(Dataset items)

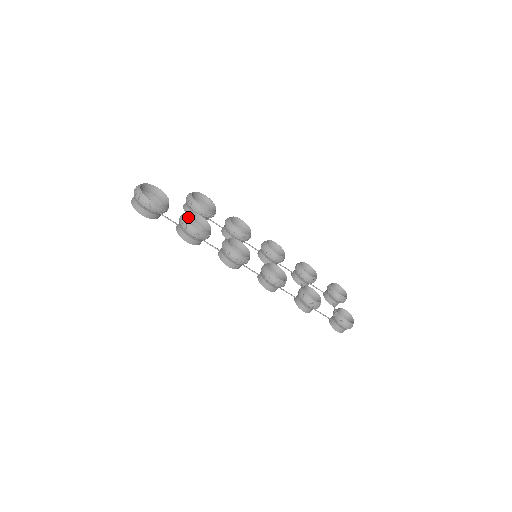
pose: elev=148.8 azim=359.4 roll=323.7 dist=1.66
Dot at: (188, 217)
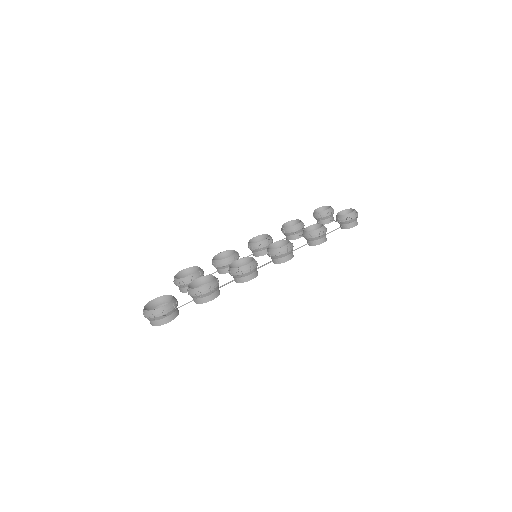
Dot at: occluded
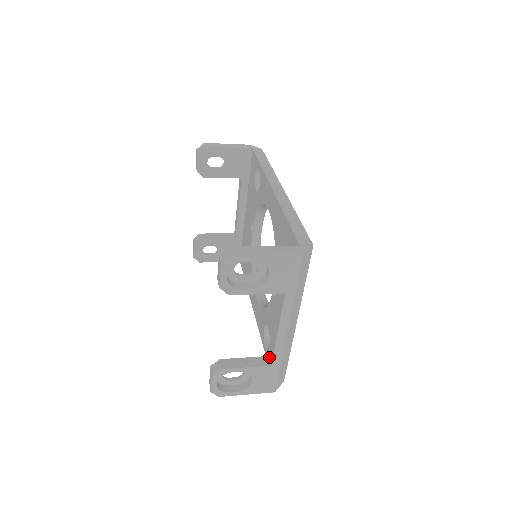
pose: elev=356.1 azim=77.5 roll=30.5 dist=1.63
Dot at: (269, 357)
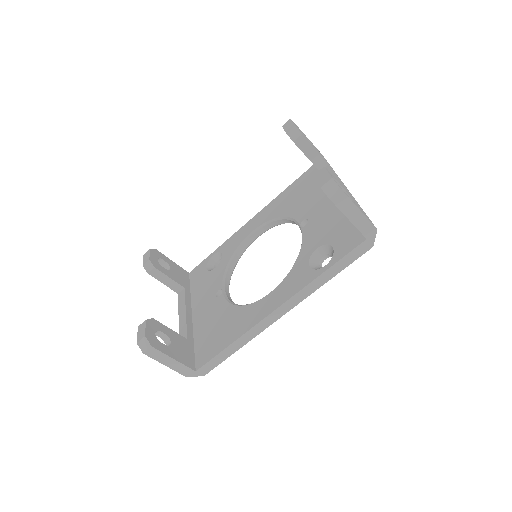
Dot at: occluded
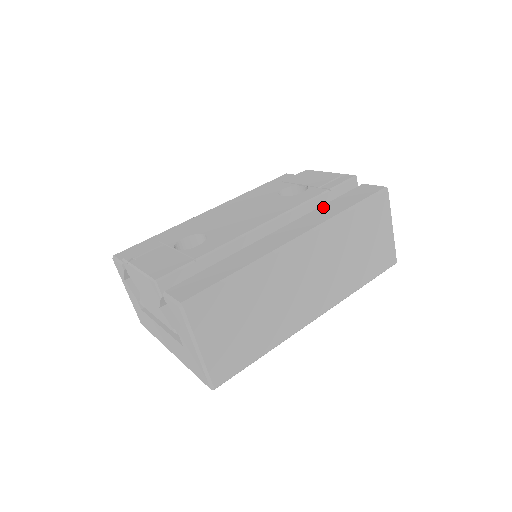
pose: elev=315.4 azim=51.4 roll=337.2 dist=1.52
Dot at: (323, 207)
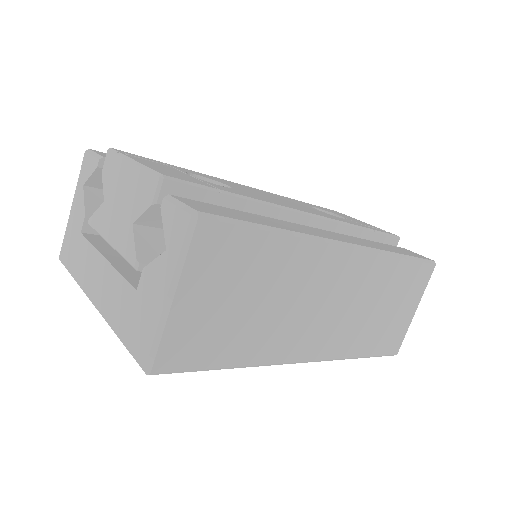
Dot at: (368, 240)
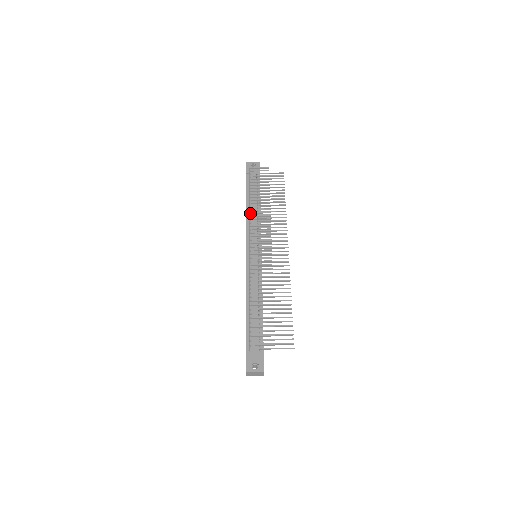
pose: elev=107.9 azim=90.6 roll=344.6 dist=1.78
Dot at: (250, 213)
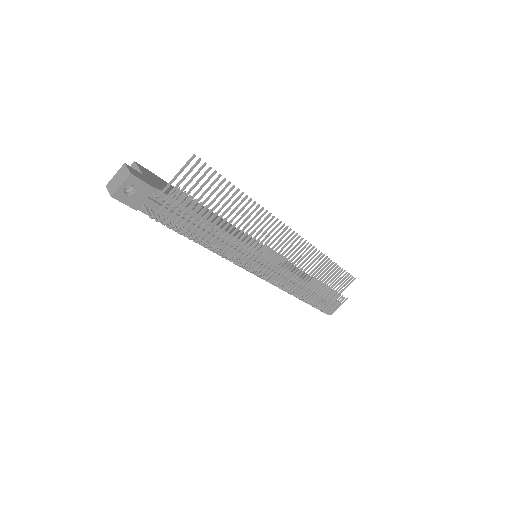
Dot at: occluded
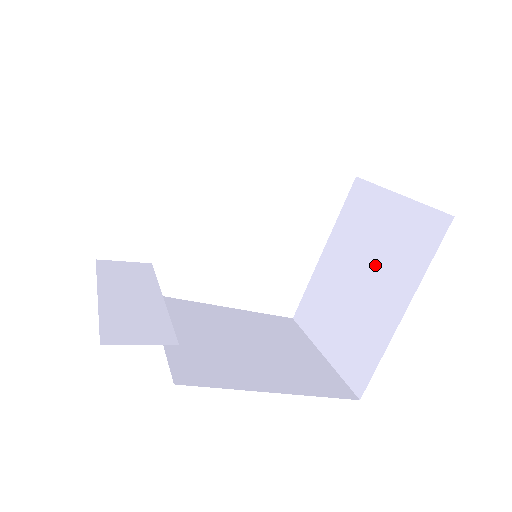
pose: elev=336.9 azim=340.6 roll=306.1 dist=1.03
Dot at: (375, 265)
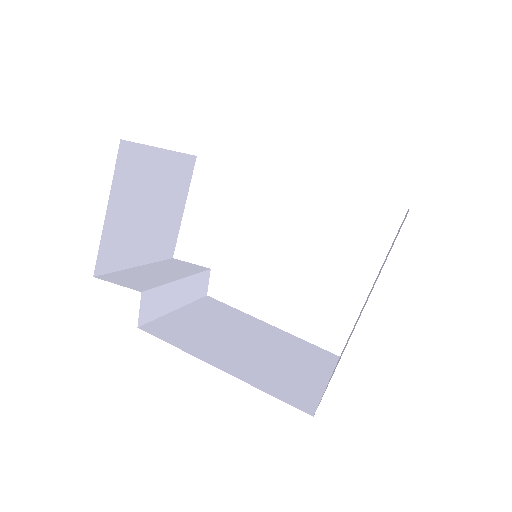
Dot at: occluded
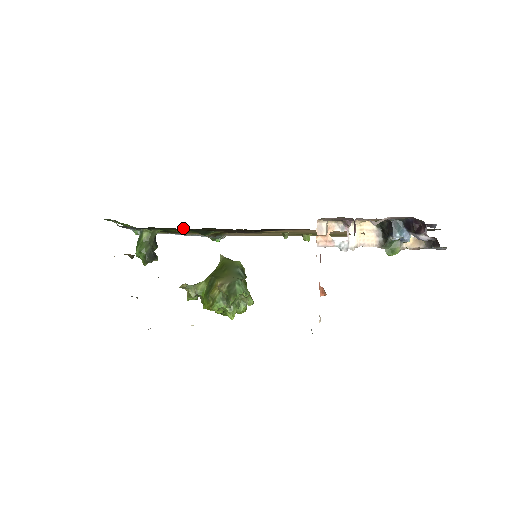
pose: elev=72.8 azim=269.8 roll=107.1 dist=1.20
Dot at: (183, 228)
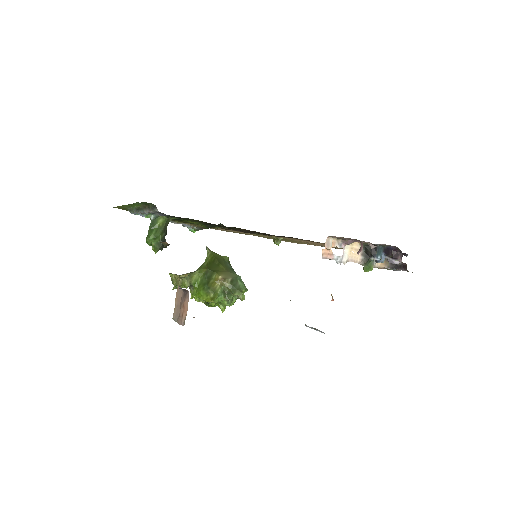
Dot at: occluded
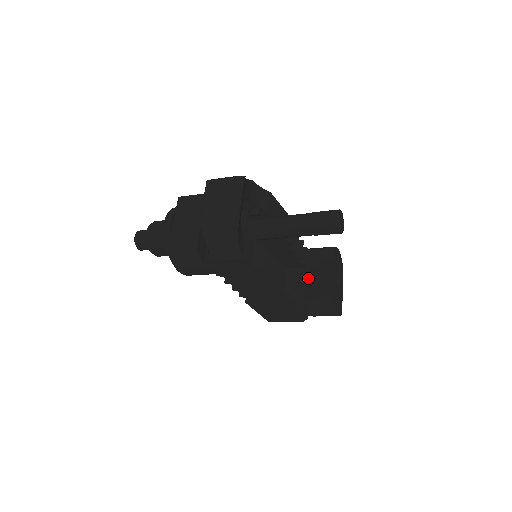
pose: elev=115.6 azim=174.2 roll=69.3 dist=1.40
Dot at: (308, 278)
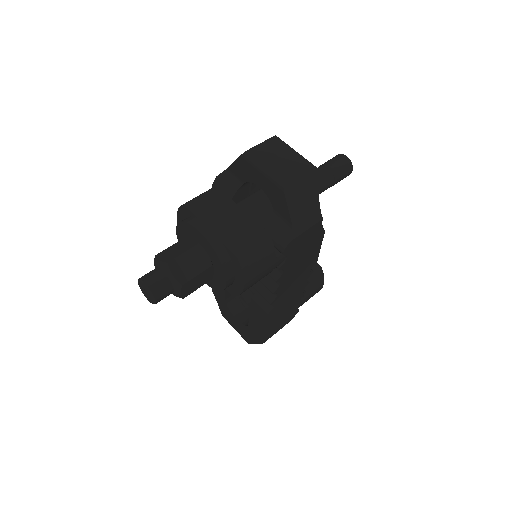
Dot at: occluded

> **Work to do**
Reproduce every one of the lines above without any changes, but leave out the pictures.

> **Final result**
pose: elev=148.8 azim=359.4 roll=323.7 dist=1.66
Dot at: (188, 217)
Dot at: occluded
pose: elev=356.1 azim=77.5 roll=30.5 dist=1.63
Dot at: (269, 357)
Dot at: occluded
pose: elev=315.4 azim=51.4 roll=337.2 dist=1.52
Dot at: (323, 207)
Dot at: (368, 240)
pose: elev=107.9 azim=90.6 roll=344.6 dist=1.78
Dot at: (250, 213)
Dot at: occluded
pose: elev=336.9 azim=340.6 roll=306.1 dist=1.03
Dot at: (375, 265)
Dot at: occluded
pose: elev=72.8 azim=269.8 roll=107.1 dist=1.20
Dot at: (183, 228)
Dot at: occluded
pose: elev=115.6 azim=174.2 roll=69.3 dist=1.40
Dot at: (308, 278)
Dot at: occluded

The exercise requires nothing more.